The heart of a heartless world
The film’s initial dialogue over the opening credits set the scene for the rest of the movie: one man, alone and impotent, fights in vain against a system that is stacked against him, designed to demoralise and destroy all sense of self-respect until he gives up and disappears from sight. Retaining his humour in the face of a cold-hearted bureaucracy, Daniel makes a futile attempt to explain to an Employment and Support Allowance “decision maker” that he is not unwilling to work, but unable to on doctor’s orders as a result of a problem with his heart.
The brutal – and yet beautiful – irony of the film, however, is that Daniel is one of the few people to have any heart in this heartless world. It is not his heart that is broken, but the system that surrounds and envelops him and those in similar conditions.
In scene after scene, we see with touching simplicity the manifold acts of kindness and solidarity that Daniel – a native Geordie – carries out without a second-thought towards his neighbours, friends, and even strangers. And yet he demands nothing in return, refusing out of pride and stubbornness the reciprocity offered, determined not to be seen as “a shirker, a scrounger, a beggar or a thief”.
Cast adrift by capitalism
Turning away the opportunity to work and earn a wage due to the condition of his health, Daniel is forced to sell all his worldly possessions in order to pay the bills, rather than accept any charity. Loach shows us, however, that Daniel is not without skill or talent; he is an expert carpenter and general handy-man, with an abundance of experience and ingenuity. He wants to work and put his skills to use. But – like so many others – he finds himself cast adrift in the modern world, lost in a sea of computers and smart phones, unable to keep up on the treadmill of capitalist change.
Facing hurdle after hurdle in order to work his way through the labyrinthine and Kafkaesque machinery of the Job Centre and the wider Department for Work and Pensions, the camera lingers on our protagonist at each stage of his struggle, sighing at his apparent failures – the sigh of the oppressed creature. He is made to feel inadequate and incapable by the condescending benefits officers who act as stern gatekeepers to the safety net that he so desperately needs and deserves. But those around and close to Daniel do not see incompetence; rather, they see a highly talented individual who has been consigned to the scrapheap of society by a system that is incapable – as Daniel notes – of providing a decent job for all.

____________

■ SET PROBLEM A: In the film review, what skilled trade is Daniel said to be an expert in?
The film review and the region boundary data entries are separate, unrelated material.

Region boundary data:
____________

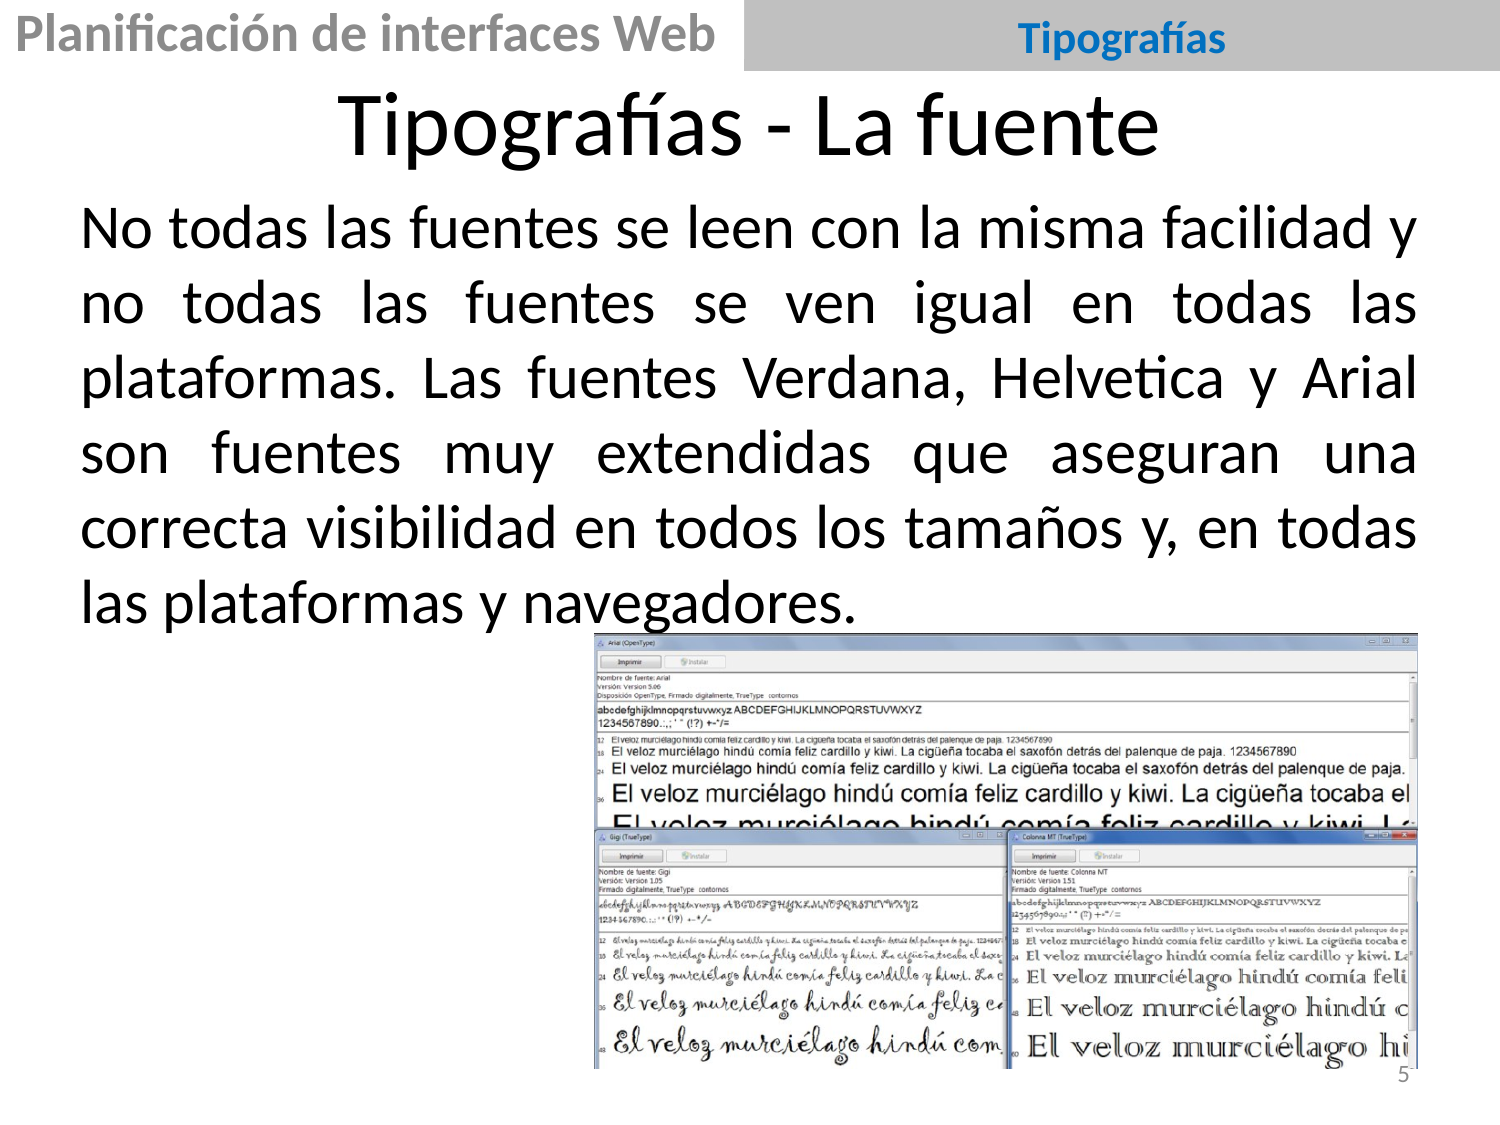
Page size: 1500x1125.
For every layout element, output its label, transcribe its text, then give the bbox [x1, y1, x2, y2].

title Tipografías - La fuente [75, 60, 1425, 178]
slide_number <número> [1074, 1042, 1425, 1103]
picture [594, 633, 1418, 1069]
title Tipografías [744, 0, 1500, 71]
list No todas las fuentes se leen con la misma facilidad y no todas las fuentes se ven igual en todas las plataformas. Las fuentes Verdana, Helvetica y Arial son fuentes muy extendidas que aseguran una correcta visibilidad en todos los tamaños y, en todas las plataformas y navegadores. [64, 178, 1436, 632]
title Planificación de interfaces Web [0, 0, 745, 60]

____________

■ SET PROBLEM B: Duplicate the region boundary data entries, starting at the beginning of the entries and ending at the line that contains "title Tipografías [744, 0, 1500, 71]", with both ends included. Leave the picture out of your answer.

■ EXERCISE ANSWER A: He is an expert carpenter and general handy-man.

■ EXERCISE ANSWER B:
Page size: 1500x1125.
For every layout element, output its label, transcribe its text, then give the bbox [x1, y1, x2, y2].

title Tipografías - La fuente [75, 60, 1425, 178]
slide_number <número> [1074, 1042, 1425, 1103]
picture [594, 633, 1418, 1069]
title Tipografías [744, 0, 1500, 71]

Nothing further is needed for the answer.